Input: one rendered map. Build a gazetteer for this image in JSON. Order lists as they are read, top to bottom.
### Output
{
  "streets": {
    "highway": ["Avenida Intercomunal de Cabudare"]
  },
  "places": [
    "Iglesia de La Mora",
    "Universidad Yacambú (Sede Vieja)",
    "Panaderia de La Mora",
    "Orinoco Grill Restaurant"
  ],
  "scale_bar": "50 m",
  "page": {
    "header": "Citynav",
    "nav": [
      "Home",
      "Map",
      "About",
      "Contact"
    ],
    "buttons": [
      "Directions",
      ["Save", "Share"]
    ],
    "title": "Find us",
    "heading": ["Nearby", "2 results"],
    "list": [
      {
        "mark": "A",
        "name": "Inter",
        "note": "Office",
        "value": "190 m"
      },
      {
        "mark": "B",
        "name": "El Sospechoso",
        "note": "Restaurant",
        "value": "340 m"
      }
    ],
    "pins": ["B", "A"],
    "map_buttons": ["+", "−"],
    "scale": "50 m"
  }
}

**What to produce:** All entries above need to be copied verbatim.

**Output:**
Input: one rendered map. Build a gazetteer for this image in JSON. Order lists as they are read, top to bottom.
### Output
{
  "streets": {
    "highway": ["Avenida Intercomunal de Cabudare"]
  },
  "places": [
    "Iglesia de La Mora",
    "Universidad Yacambú (Sede Vieja)",
    "Panaderia de La Mora",
    "Orinoco Grill Restaurant"
  ],
  "scale_bar": "50 m",
  "page": {
    "header": "Citynav",
    "nav": [
      "Home",
      "Map",
      "About",
      "Contact"
    ],
    "buttons": [
      "Directions",
      ["Save", "Share"]
    ],
    "title": "Find us",
    "heading": ["Nearby", "2 results"],
    "list": [
      {
        "mark": "A",
        "name": "Inter",
        "note": "Office",
        "value": "190 m"
      },
      {
        "mark": "B",
        "name": "El Sospechoso",
        "note": "Restaurant",
        "value": "340 m"
      }
    ],
    "pins": ["B", "A"],
    "map_buttons": ["+", "−"],
    "scale": "50 m"
  }
}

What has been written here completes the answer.